Issues with Credit Rating Agencies
- Conflicts of interest from non-rating business: When CRAs have other non-rating businesses that they are marketing to the same corporates who they are rating, there is conflict of interest and concern over impartiality of credit quality
- Issuer-pay model: The rating agency acts as seller trying to entice the buyer (the borrower) into buying its rating service and thus the impartiality is highly questionable.
- Over-reliance on ratings in regulations: The main source of power for the rating agencies is over-reliance on ratings in regulations. For example, the Basel capital adequacy norms allow banks to decide on their capital allocation based on loan ratings. Note: India has adopted the Basel Capital adequacy norms
Solutions
- Rating agencies should be compelled to divest from non-rating business.

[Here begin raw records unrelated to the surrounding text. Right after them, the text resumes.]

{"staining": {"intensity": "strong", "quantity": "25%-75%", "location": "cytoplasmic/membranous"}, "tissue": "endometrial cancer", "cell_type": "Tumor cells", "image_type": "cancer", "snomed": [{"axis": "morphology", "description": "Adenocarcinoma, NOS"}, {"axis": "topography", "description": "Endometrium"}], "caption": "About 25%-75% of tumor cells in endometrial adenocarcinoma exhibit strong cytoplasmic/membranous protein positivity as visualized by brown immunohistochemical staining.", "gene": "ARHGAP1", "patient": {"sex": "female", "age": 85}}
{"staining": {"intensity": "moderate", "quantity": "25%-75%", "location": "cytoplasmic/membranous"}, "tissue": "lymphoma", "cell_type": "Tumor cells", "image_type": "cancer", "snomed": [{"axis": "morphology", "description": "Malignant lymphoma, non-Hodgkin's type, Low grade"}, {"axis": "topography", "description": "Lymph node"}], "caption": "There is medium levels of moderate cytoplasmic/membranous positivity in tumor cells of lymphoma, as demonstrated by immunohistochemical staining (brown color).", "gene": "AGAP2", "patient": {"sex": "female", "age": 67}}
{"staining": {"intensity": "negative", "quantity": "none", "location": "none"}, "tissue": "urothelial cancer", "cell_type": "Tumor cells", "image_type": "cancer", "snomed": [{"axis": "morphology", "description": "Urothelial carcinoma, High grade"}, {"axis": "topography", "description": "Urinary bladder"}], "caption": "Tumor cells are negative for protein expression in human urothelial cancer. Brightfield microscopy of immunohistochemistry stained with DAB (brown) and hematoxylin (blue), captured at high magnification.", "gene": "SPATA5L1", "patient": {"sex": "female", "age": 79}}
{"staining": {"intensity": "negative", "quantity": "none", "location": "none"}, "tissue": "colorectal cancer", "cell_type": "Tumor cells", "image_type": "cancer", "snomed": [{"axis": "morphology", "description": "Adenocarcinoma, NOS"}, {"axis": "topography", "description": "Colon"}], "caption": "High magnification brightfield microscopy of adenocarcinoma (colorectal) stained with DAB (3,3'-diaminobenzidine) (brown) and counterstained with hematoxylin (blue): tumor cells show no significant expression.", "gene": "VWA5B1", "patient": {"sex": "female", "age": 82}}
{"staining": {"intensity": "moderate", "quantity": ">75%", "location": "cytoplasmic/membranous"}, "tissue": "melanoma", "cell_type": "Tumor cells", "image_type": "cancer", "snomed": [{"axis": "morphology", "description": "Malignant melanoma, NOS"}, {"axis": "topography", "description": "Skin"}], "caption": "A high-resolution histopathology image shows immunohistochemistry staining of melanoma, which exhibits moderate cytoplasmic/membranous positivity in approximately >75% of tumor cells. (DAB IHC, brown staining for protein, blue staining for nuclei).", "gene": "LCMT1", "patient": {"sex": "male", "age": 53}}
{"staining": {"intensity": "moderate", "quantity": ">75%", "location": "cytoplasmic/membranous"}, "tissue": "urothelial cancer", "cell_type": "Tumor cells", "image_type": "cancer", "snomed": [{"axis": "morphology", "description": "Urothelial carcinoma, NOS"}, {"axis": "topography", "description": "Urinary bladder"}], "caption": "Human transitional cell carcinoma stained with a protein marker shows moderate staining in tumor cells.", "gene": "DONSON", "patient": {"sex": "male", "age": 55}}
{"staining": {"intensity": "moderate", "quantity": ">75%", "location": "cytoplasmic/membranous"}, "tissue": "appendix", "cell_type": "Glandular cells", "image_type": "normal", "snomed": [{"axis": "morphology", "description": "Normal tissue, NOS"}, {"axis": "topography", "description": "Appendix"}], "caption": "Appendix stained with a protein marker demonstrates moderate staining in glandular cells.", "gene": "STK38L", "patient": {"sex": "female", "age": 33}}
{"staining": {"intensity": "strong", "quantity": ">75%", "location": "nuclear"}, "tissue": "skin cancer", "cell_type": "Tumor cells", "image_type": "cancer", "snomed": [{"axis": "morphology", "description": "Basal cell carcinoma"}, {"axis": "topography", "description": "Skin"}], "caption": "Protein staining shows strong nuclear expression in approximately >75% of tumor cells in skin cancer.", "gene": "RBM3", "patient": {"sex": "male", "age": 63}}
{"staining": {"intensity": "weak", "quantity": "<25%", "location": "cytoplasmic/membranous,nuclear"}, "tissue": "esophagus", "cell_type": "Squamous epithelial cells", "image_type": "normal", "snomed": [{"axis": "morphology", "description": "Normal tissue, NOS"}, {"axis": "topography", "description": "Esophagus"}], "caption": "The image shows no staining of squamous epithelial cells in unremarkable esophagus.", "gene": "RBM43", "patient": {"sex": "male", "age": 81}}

- The regulator (RBI or SEBI) should select the rating agency and not the company. Further, steps should be taken to ensure transparency and impartiality in the rating process
- To curb over-reliance on ratings, alternatives to ratings should be provided. For example, banks should have a minimum amount of capital based on the total assets, and not just on risk-weighted assets. This will reduce the importance of ratings for bank capital.